Category Archives: Pro Wrestling

Where I discuss professional wrestling, such as the WWE.

Professional Wrestling is a Martial Art

I’m posting this here so when it becomes commonplace to regard pro wrestling as a martial art, and we can all agree that I came up with the idea.

So, listen.  Pro wrestling is a martial art.  It is a non-competitive, performative martial art.  Like aikido.

You ever heard of an aikido tournament?  They don’t have those.  They do have demonstrations, though, which are non-competitive and performative.

Heck, there’s a long history of non-competitive, performative martial arts.  Take, say, what Jackie Chan does.  He’s a martial artist, and his style is rooted in the martial arts taught to opera performers, which is to say, performative and non-competitive.

Additionally, most people study martial arts in non-competitive, performative ways.  Sets of moves that you practice alone, except for when performing for your advancement committee?  Performative, non-competitive.  Or do you imagine that hitting a bag isn’t non-competitive and performative?

(And as an interesting aside, professional wrestlers do better in competitive martial arts than most non-competitive martial artists.  Not a lot of aikido guys do well in MMA, but a whole lot of pro wrestlers do!  Hell, part of how MMA was formed is pro wrestlers in Japan wondering who would “really win” in a competition.  The promotion was called Pancrase.  You can check it out.)

Just sayin’ that professional wrestling is a martial art.  For realsies!

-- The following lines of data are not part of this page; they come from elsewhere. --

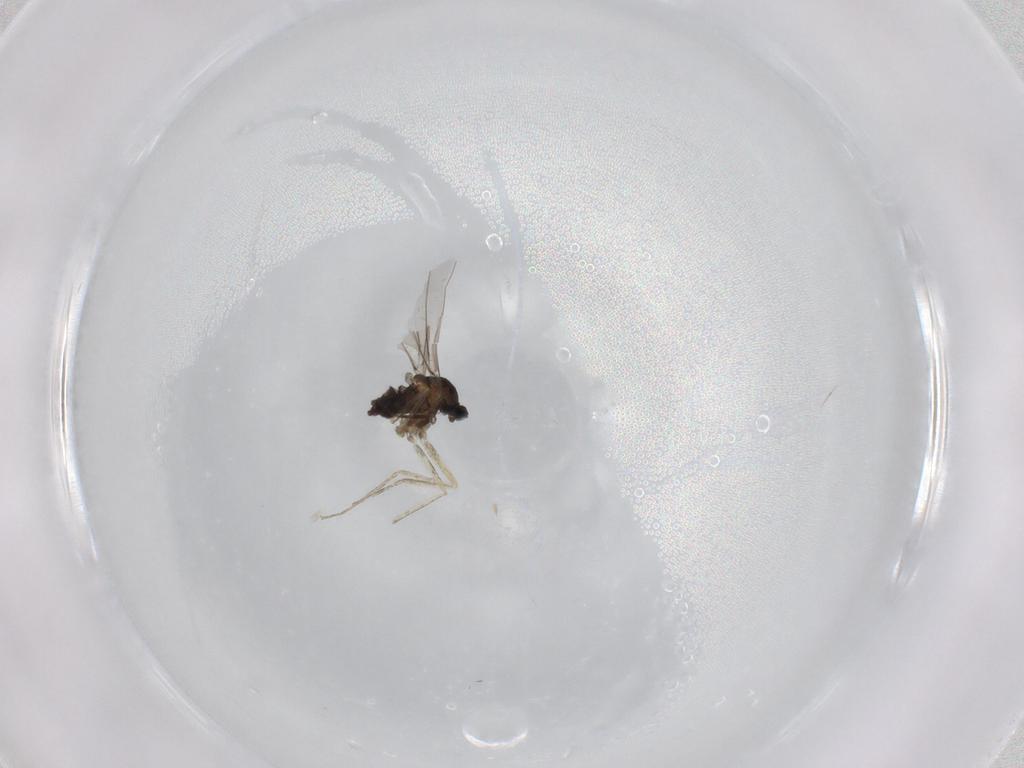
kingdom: Animalia
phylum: Arthropoda
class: Insecta
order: Diptera
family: Cecidomyiidae
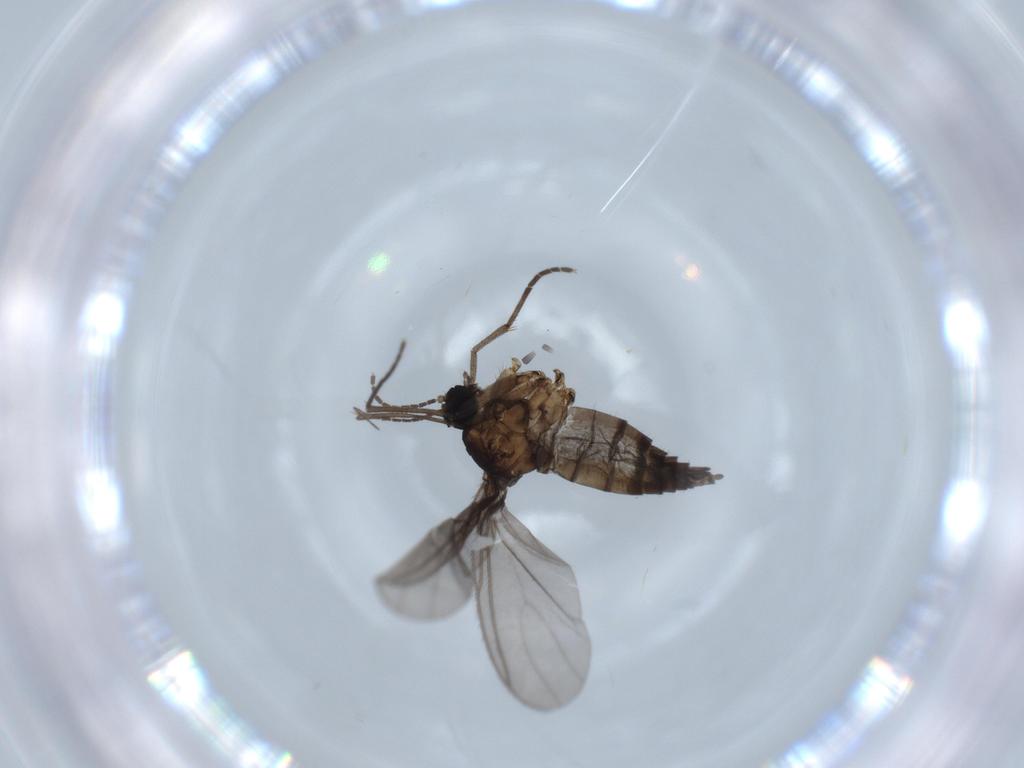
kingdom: Animalia
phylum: Arthropoda
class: Insecta
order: Diptera
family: Sciaridae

Don’t Stop Believing iPPV from Rockstar Pro Wrestling!

My wife and I just came back from the Rockstar Pro wrestling iPPV event “Don’t Stop Believing.” This is my thoughts on the show.

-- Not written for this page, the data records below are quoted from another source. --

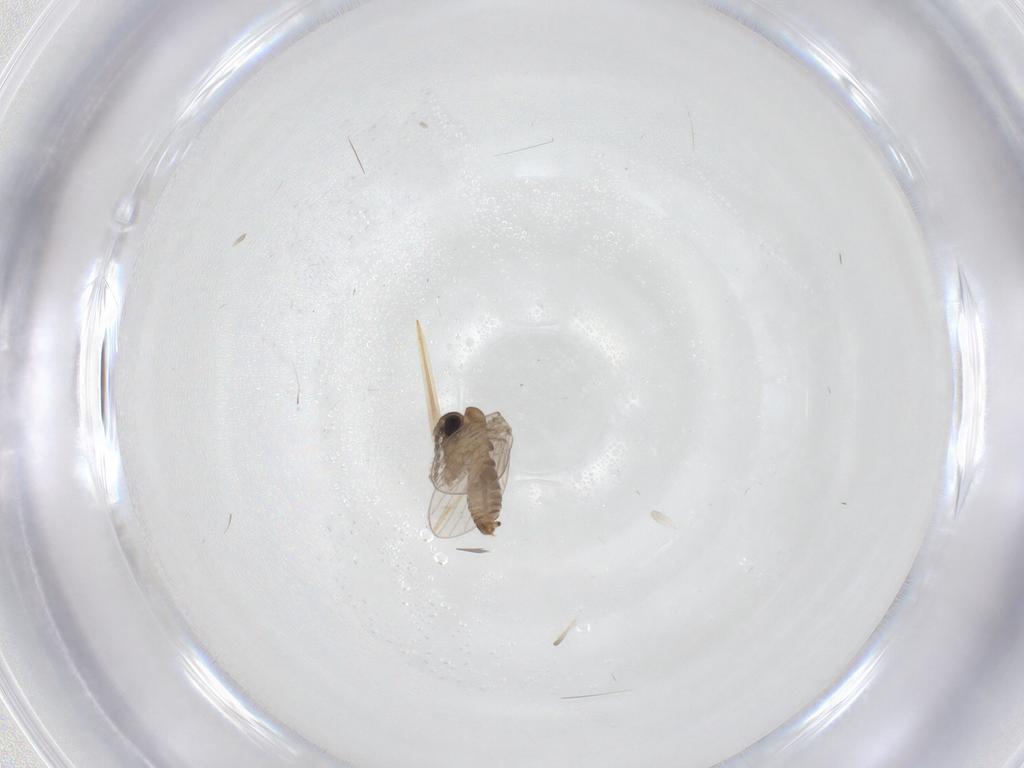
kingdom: Animalia
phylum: Arthropoda
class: Insecta
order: Diptera
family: Psychodidae
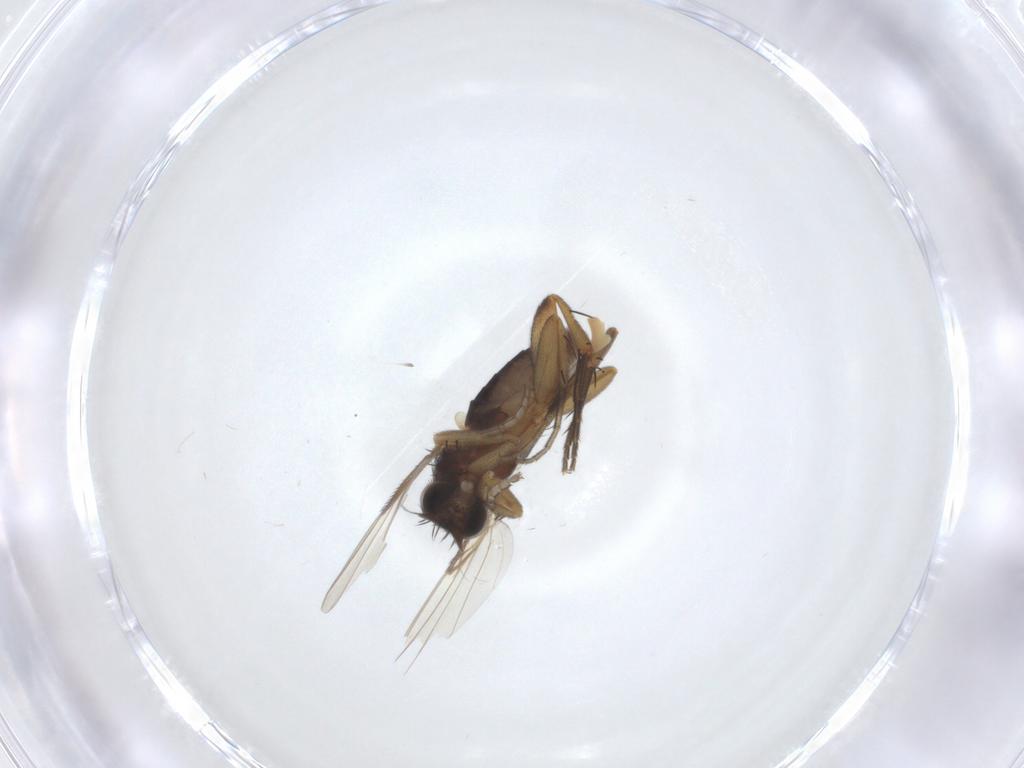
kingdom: Animalia
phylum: Arthropoda
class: Insecta
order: Diptera
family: Phoridae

I can’t make it a proper review because this is only the second Rockstar Pro event I’ve been to. Which means that the storylines are still opaque to me. I’m not even 100% sure who’s a regular to the promotion and who they brought in for their monthly PPV. Noob I am.

The big picture: my wife and I enjoyed the wrestling. Also, seeing something live means you’re seeing it differently. We were in the front row, too, so we got a bunch of it up close and personal. At one point, I was asked to hand a wrestler a chair. I, of course, did, because why wouldn’t I?

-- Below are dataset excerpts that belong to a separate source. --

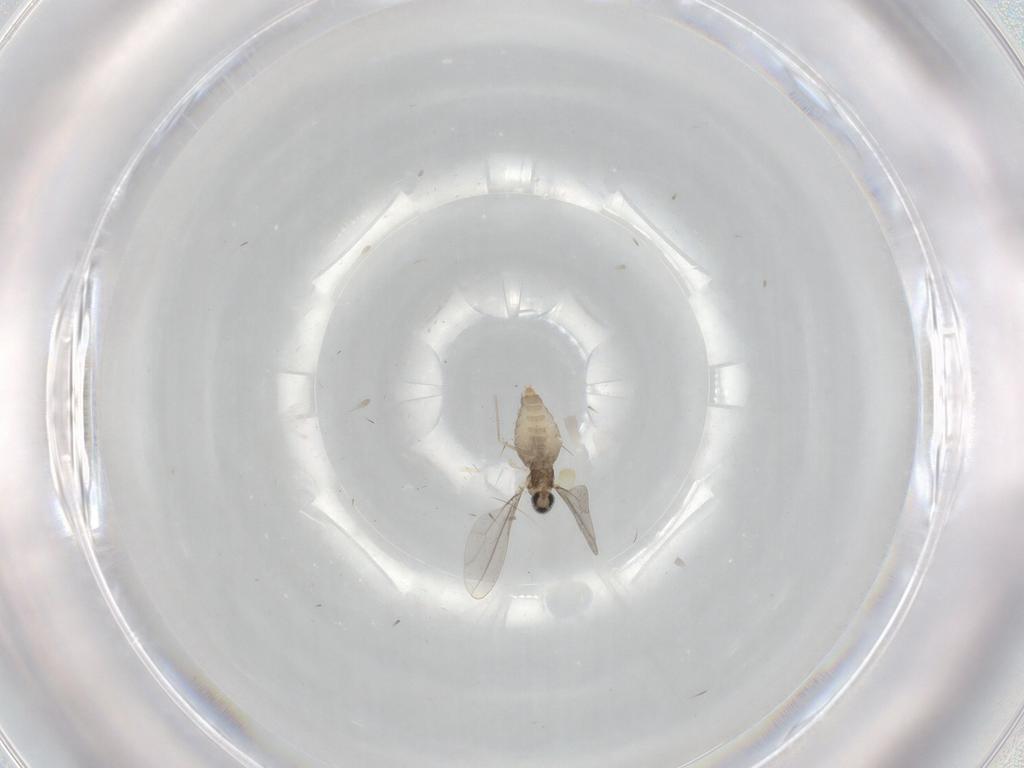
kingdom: Animalia
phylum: Arthropoda
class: Insecta
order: Diptera
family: Cecidomyiidae
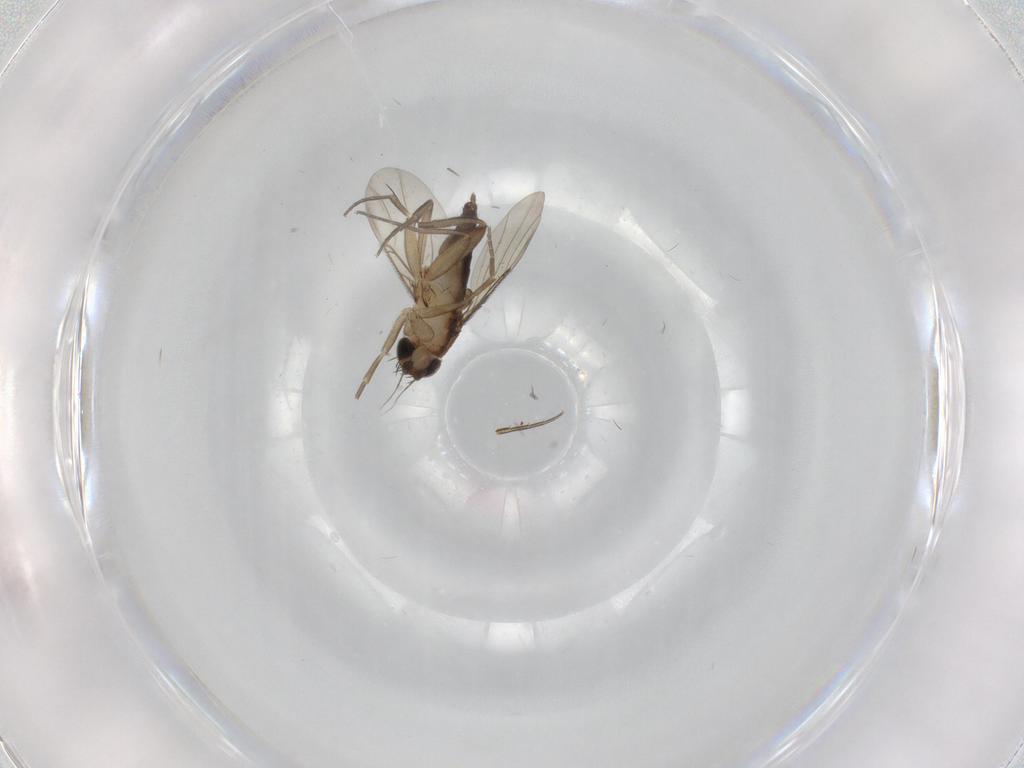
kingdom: Animalia
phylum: Arthropoda
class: Insecta
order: Diptera
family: Phoridae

Additionally, it wasn’t an arena filled with ten thousand people. There is an intimacy involved in small venues, as anyone who listens to live music knows. You are there. With them. With bigger shows, you’re not even a face in the crowd – you’re a smear and a susurration.  You are anonymous and faceless.  Not so here.

I say this because good wrestling up close is far, far better than highly-produced wrestling seen at a distance. That must be mentioned. I found in a small wrestling venue that the immediate impact on all my senses was more intense than I imagined it would be. The sharp harmonics when someone was slammed on the mat, the crack of chest slaps, the meaty thud when two bodies collided. The spray of sweat, wrestlers spitting blood. Sure, there was no jumbotron, no pyrotechnics, but I’m well past the point of being dazzled by gunpowder and “bigness.”

Seriously, if you like wrestling, go see a show in a small venue.

Perhaps later on, when I have a better handle on the characters and storylines, I’ll go into more detail about the events.  Right now, I do not think I would do them justice.  I would certainly like to thank Rockstar Pro and all the wrestlers for putting on a fine performance. It’s a hard, painful, dangerous profession. These men and women put their bodies on the line to give us joy and I respect the hell out of that.

Also, whenever Fulton comes out, for crying out loud, let’s start changing “blood and souls.” Respect the Star of Chaos!